SwarmGPT: Combining Large Language Models with Safe Motion Planning for Drone Swarm Choreography
Martin Schuck, Dinushka Orrin Dahanaggamaarachchi, Ben Sprenger, Vedant Vyas, Siqi Zhou, Angela P. Schoellig
AI summary
Problem
Designing smooth, safe, and synchronized choreographies for drone swarms is labor-intensive and requires significant expert knowledge to balance artistic expression with hardware constraints and collision avoidance.
Approach
The system decouples high-level choreographic design from low-level motion planning by using an LLM to generate language-driven choreographies, which are then corrected by a distributed optimization-based safety filter to ensure collision-free and physically feasible trajectories.
Key results
- Language-driven choreography generation using LLMs and motion primitives
- Distributed optimization-based safety filter for real-time collision avoidance
- Successful simulations with up to 200 drones and real-world experiments with 20 drones
- Effective natural language reprompting for iterative choreography refinement
Why it matters
Provides a scalable blueprint for safely integrating foundation models into safety-critical swarm robotics applications beyond entertainment.
Abstract
Drone swarm performances—synchronized, expres- sive aerial displays set to music—have emerged as a captivating application of modern robotics.

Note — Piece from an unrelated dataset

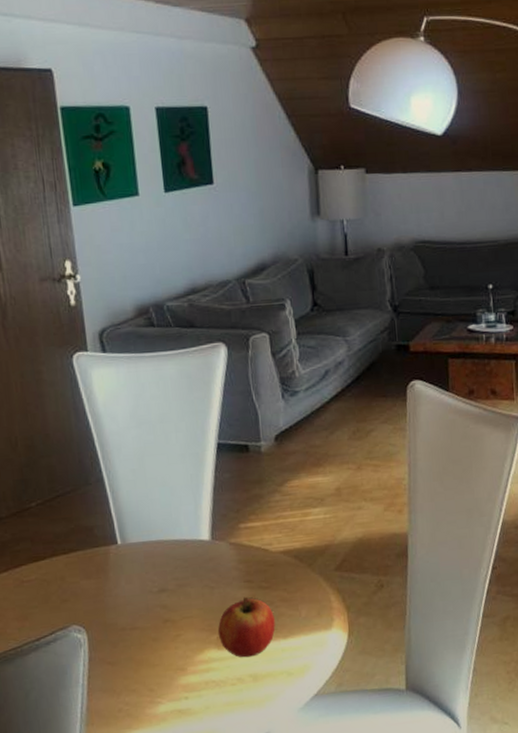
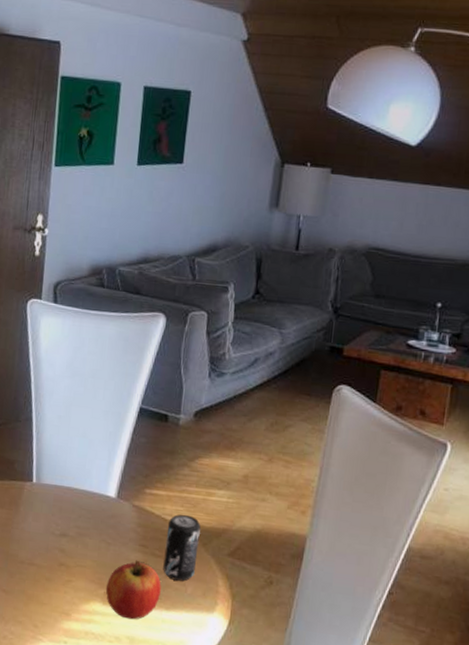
beverage can: none [269,540,306,608] -> present [163,514,201,582]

Yet designing smooth, safe chore- ographies remains a complex task requiring expert knowledge. We present SwarmGPT, a language-based choreographer that leverages the reasoning power of large language models (LLMs) to streamline drone performance design. The LLM is augmented by a safety filter that ensures deployability by making minimal corrections when safety or feasibility constraints are violated. By decoupling high-level choreographic design from low-level motion planning, our system enables non-experts to iteratively refine choreographies using natural language without worrying about collisions or actuator limits. We validate our approach through simulations with swarms up to 200 drones and real-world experiments with up to 20 drones performing choreographies to diverse types of songs, demonstrating scalable, synchronized, and safe performances. Beyond entertainment, this work offers a blueprint for integrating foundation models into safety-critical swarm robotics applications.